To-do item:
Which lines have the string "finden"? Copy all of them from the entries below.

Segment Start: Available records

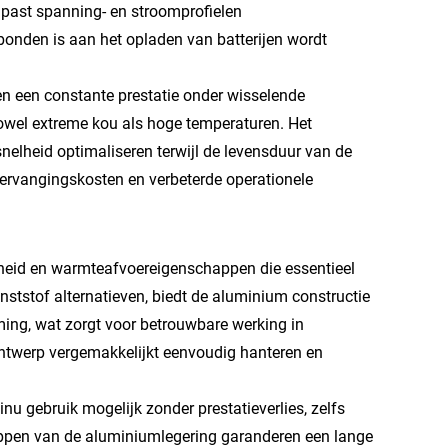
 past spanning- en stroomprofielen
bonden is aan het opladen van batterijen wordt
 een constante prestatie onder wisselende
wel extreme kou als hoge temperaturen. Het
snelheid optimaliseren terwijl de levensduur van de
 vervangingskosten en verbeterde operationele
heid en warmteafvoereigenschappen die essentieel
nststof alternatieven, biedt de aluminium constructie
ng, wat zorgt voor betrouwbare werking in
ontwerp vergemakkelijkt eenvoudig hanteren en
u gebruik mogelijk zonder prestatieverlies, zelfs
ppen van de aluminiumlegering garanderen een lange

Segment End: Available records
Segment Start: Available records

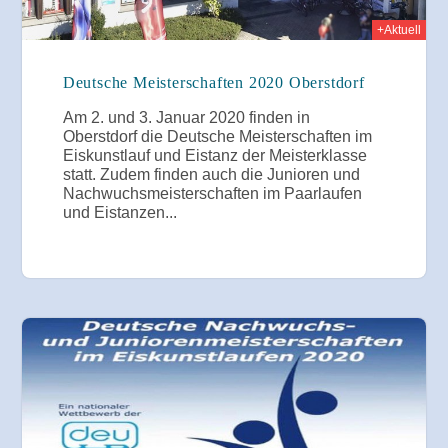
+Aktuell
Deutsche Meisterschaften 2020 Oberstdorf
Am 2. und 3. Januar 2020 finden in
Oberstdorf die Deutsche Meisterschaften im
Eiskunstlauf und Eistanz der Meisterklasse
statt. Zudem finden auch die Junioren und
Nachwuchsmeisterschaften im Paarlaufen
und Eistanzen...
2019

Segment End: Available records

Your solution:
Am 2. und 3. Januar 2020 finden in
statt. Zudem finden auch die Junioren und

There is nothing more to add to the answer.